Exercise:
Reproduce the part of the geosearch sorting passage between "Sorting results with" and "the _geojson attribute.", inclusive.

---- Exercise passage

Sorting results with _geoPoint

Configuration

Before using geosearch for sorting, you must add the _geo attribute to the sortableAttributes list:
curl \
  -X PUT 'MEILISEARCH_URL/indexes/restaurants/settings/sortable-attributes' \
  -H 'Content-type:application/json' \
  --data-binary '["_geo"]'
It is not possible to sort documents based on the _geojson attribute.

Usage

_geoPoint(0.0, 0.0):asc

Examples

The _geoPoint sorting function can be used like any other sorting rule. We can order documents based on how close they are to the Eiffel Tower:
curl \
  -X POST 'MEILISEARCH_URL/indexes/restaurants/search' \
  -H 'Content-type:application/json' \
  --data-binary '{ "sort": ["_geoPoint(48.8561446,2.2978204):asc"] }'
With our restaurants dataset, the results look like this:
[
  {
    "id": 2,
    "name": "Bouillon Pigalle",
    "address": "22 Bd de Clichy, 75018 Paris, France",
    "type": "french",
    "rating": 8,
    "_geo": {
      "lat": 48.8826517,
      "lng": 2.3352748
    }
  },
  {
    "id": 3,
    "name": "Artico Gelateria Tradizionale",
    "address": "Via Dogana, 1, 20123 Milan, Italy",
    "type": "ice cream",
    "rating": 10,
    "_geo": {
      "lat": 45.4632046,
      "lng": 9.1719421
    }
  },
  {
    "id": 1,
    "name": "Nàpiz' Milano",
    "address": "Viale Vittorio Veneto, 30, 20124, Milan, Italy",
    "type": "pizza",
    "rating": 9,
    "_geo": {
      "lat": 45.4777599,
      "lng": 9.1967508
    }
  }
]
_geoPoint also works when used together with other sorting rules. We can sort restaurants based on their proximity to the Eiffel Tower and their rating:
curl \
  -X POST 'MEILISEARCH_URL/indexes/restaurants/search' \
  -H 'Content-type:application/json' \
  --data-binary '{
    "sort": [
      "_geoPoint(48.8561446,2.2978204):asc",
      "rating:desc"

--------
---- Record excerpts

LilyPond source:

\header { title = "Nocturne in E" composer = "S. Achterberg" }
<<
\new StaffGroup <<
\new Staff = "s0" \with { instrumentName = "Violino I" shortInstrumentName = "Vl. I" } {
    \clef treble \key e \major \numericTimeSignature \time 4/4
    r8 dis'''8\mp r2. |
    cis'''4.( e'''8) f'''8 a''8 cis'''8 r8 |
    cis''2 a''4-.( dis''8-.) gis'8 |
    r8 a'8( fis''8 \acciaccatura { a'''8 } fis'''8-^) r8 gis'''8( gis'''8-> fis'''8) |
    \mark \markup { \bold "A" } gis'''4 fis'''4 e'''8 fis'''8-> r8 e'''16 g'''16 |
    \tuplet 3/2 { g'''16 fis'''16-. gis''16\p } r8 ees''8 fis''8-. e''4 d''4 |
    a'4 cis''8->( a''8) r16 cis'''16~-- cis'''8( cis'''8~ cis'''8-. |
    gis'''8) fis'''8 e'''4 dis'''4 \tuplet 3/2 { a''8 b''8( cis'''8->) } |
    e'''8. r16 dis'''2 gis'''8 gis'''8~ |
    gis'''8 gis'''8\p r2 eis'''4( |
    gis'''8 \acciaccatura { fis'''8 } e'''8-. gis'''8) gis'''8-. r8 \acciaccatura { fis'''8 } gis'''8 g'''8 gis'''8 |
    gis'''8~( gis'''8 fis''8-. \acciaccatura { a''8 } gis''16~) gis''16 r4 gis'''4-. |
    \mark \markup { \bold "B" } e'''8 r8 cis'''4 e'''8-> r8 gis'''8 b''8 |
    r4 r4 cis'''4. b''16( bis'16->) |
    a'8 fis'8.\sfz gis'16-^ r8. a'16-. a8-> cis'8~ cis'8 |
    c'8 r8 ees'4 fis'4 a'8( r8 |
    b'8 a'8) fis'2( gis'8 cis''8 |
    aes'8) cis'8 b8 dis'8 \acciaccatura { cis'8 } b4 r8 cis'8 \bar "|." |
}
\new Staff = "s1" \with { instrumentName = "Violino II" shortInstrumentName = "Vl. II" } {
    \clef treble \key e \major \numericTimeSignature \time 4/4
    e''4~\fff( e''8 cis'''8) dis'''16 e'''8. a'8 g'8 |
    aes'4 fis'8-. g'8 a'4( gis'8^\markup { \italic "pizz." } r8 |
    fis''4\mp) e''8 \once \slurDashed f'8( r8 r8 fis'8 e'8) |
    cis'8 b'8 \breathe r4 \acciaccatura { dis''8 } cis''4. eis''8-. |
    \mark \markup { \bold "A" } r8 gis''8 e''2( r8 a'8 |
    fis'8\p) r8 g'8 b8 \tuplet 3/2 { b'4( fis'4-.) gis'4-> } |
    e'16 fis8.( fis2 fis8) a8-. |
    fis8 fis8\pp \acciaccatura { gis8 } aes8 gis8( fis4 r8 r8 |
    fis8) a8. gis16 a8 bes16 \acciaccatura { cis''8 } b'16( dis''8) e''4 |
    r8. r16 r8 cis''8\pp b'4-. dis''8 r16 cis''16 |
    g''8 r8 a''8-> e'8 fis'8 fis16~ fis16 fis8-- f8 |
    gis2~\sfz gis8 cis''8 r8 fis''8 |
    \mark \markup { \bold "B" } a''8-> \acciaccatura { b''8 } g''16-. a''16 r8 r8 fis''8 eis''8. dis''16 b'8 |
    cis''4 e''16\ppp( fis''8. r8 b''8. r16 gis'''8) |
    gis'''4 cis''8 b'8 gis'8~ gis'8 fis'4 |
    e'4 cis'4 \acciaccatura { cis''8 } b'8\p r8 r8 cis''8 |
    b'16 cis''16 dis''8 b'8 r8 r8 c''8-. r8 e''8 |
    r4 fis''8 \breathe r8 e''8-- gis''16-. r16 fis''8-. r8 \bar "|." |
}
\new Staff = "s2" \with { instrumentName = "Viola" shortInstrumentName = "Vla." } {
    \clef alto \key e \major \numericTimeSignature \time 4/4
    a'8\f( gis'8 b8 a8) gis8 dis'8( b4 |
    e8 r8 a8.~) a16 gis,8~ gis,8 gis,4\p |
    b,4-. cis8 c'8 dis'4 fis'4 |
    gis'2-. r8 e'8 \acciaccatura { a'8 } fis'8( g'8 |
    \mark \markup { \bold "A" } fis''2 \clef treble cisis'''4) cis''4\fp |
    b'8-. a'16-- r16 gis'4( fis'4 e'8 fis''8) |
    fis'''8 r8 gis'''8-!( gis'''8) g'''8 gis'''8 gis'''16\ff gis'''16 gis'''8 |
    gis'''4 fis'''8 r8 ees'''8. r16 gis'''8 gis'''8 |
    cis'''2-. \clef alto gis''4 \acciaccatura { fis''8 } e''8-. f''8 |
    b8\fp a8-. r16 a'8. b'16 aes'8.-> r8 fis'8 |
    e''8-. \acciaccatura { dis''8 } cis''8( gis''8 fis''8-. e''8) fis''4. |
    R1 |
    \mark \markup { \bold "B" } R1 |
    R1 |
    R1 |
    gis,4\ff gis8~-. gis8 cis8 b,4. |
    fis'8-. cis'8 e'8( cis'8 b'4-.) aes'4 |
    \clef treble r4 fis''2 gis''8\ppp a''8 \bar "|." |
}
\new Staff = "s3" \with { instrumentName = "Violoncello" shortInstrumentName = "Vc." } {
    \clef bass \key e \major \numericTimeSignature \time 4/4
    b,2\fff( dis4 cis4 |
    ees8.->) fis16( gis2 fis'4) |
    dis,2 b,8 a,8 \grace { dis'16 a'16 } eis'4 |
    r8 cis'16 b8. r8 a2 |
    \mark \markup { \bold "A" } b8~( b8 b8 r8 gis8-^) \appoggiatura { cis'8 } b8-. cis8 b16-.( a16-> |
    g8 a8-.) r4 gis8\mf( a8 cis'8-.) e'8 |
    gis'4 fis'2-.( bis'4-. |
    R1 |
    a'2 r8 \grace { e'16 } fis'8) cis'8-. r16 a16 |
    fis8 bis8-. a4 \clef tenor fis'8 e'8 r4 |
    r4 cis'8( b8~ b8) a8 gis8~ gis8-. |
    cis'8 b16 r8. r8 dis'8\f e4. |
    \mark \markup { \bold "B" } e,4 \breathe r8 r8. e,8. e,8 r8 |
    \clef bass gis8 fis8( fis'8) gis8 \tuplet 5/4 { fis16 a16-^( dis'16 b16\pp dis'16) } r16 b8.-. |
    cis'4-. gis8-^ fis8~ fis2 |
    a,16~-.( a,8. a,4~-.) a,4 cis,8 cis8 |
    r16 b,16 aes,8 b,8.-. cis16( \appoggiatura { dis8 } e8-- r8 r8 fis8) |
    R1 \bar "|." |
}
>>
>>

--------

Reply:
Sorting results with _geoPoint

Configuration

Before using geosearch for sorting, you must add the _geo attribute to the sortableAttributes list:
curl \
  -X PUT 'MEILISEARCH_URL/indexes/restaurants/settings/sortable-attributes' \
  -H 'Content-type:application/json' \
  --data-binary '["_geo"]'
It is not possible to sort documents based on the _geojson attribute.